Cultural barriers can affect health care: panel
As the demographics of the United States have changed over the past decade, so has the patient population of Vanderbilt University Medical Center.
In addition to a large Hispanic population, Nashville has the largest population of Kurds in the United States (about 5,000), 1,800 to 2,200 Somalians, and a significant number of Sudanese. These statistics were presented by Carter Moody of Nashville’s Task Force on Refugees and Immigrants at Tuesday’s Ethics Grand Rounds. The title of the session was “Does Difference Matter? Culture, Ethnicity, Religion and Patient Preferences.”
Jean Gauld-Jaeger, director of Patient Affairs, said the Medical Center began offering interpreter services in 1993 when there became an increased need. They subscribed to the Language Line, a telephone interpreter service, and there were 156 requests that year. It cost the Medical Center $4,088.
In 2000, after a review by the Office of Civil Rights, it became necessary to expand the interpretation services. In 2001, the requests for interpreters through Language Line rose to 1,093 at a cost of $22,398 for the Medical Center. The total number of requests, through both Language Line and on-site volunteer and contract interpreters, was 2,030. In March 2001, the Medical Center hired Johannie Resto as coordinator of Interpreter Services.
Gauld-Jaeger said that interpreters must be able to communicate effectively with both the patient and his or her family; to explain procedures, diagnoses, discharge instructions, specifics on follow-up appointments, financial concerns, and third-party reimbursement.

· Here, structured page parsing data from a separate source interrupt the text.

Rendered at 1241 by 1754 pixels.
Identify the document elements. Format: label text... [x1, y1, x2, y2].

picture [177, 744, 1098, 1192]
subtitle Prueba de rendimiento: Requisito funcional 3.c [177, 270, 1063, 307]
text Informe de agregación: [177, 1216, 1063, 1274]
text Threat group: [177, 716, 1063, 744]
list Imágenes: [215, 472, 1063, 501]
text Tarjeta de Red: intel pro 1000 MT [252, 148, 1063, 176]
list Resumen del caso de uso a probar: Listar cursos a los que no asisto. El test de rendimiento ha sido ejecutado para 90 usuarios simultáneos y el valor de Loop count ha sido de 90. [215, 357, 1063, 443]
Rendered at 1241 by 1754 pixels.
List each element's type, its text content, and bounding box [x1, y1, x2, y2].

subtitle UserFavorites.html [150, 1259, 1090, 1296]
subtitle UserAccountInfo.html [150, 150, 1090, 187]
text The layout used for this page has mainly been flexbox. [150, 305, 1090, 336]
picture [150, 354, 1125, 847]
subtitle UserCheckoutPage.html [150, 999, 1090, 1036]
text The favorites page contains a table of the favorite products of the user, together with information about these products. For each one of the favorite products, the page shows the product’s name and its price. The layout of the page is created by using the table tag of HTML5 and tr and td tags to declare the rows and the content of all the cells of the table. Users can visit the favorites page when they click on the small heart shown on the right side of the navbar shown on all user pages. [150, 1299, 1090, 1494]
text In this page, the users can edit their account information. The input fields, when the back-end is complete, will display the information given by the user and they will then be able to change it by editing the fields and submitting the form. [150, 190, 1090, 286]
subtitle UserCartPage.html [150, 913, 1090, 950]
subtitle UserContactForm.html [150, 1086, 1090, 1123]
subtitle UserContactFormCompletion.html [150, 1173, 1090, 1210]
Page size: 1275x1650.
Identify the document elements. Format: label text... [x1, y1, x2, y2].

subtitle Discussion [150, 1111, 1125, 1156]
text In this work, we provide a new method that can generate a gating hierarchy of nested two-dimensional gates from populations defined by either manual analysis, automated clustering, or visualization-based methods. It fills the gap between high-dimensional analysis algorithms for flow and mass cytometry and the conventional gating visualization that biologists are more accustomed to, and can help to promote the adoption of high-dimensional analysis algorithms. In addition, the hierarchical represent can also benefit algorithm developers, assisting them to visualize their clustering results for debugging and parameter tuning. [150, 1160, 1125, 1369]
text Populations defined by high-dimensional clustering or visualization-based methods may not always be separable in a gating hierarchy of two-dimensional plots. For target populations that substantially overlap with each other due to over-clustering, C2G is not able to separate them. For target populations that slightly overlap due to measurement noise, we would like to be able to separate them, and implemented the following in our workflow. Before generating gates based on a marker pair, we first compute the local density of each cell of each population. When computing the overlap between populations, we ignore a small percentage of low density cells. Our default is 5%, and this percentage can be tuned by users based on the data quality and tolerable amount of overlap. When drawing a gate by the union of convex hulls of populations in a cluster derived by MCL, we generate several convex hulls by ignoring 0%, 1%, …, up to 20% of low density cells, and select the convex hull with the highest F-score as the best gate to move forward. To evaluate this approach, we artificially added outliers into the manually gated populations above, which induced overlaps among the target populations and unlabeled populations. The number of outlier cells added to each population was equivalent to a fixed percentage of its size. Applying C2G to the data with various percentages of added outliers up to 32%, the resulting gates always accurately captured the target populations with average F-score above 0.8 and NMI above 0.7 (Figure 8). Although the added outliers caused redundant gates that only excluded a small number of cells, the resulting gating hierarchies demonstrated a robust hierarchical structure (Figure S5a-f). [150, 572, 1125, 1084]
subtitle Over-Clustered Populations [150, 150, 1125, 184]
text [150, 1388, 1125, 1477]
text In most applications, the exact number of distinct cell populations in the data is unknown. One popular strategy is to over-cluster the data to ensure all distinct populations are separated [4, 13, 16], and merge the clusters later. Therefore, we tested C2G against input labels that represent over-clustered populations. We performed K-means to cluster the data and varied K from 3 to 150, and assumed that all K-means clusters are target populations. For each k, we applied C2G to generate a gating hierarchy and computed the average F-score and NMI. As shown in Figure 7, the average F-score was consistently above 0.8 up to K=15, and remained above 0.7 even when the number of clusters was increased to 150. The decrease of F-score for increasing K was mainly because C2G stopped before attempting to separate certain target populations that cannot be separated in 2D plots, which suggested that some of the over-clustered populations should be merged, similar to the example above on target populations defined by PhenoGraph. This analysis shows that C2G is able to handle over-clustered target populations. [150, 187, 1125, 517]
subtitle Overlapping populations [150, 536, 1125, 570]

“And they have to understand cultural considerations, which sometimes may actually impede our ability to diagnose,” she said.
To help with the communication issue, the Medical Center offers Spanish language classes to those interested in learning and will soon begin offering medical terminology classes to volunteer interpreters, Gauld-Jaeger said.
Patient Affairs must also try to determine an interpreter’s competence when a family brings their own interpreter to the hospital.
This became increasingly apparent when a Bosnian woman suffered a serious stroke and was hospitalized at Vanderbilt University Hospital. The woman’s husband brought a friend who spoke some English to the hospital to translate what the doctor had to say, but it was apparent that the woman’s husband was perplexed and upset when he left the hospital, Gauld-Jaeger said.
“The husband understood his friend to say that he had to move his sick wife to a new hospital every two days,” Gauld-Jaeger said. “He went home, talked to his landlord and the landlord paged me. The doctor had actually told the husband that his wife was doing extremely well, that she would only need two more days in the ICU, then would be moved to a regular unit. It came out all scrambled and created a great deal of anxiety for this patient’s husband.”
Others participating in the ethics discussion were moderator Stuart G. Finder, Ph.D., director of the Center for Clinical and Research Ethics, Dr. John L. Tarpley, professor of Surgery, and Lori Cabbage, a nurse-midwife and family nurse practitioner at the Vine Hill Clinic.
Cabbage said it is becoming increasingly important to incorporate cultural diversity and ethnicity into the nursing and medical school curriculums, something that both Vanderbilt schools are doing.
Cabbage said that some women, under the care of nurse midwives, prefer women physicians due to cultural concerns. If it becomes necessary to seek the help of a physician, the Vine Hill practice tries to see that the women are hooked up with women residents or attendings at VUH.
“We have also learned that the use of touch is not acceptable in all cultures,” she said. “We need to evaluate what is acceptable for each woman.”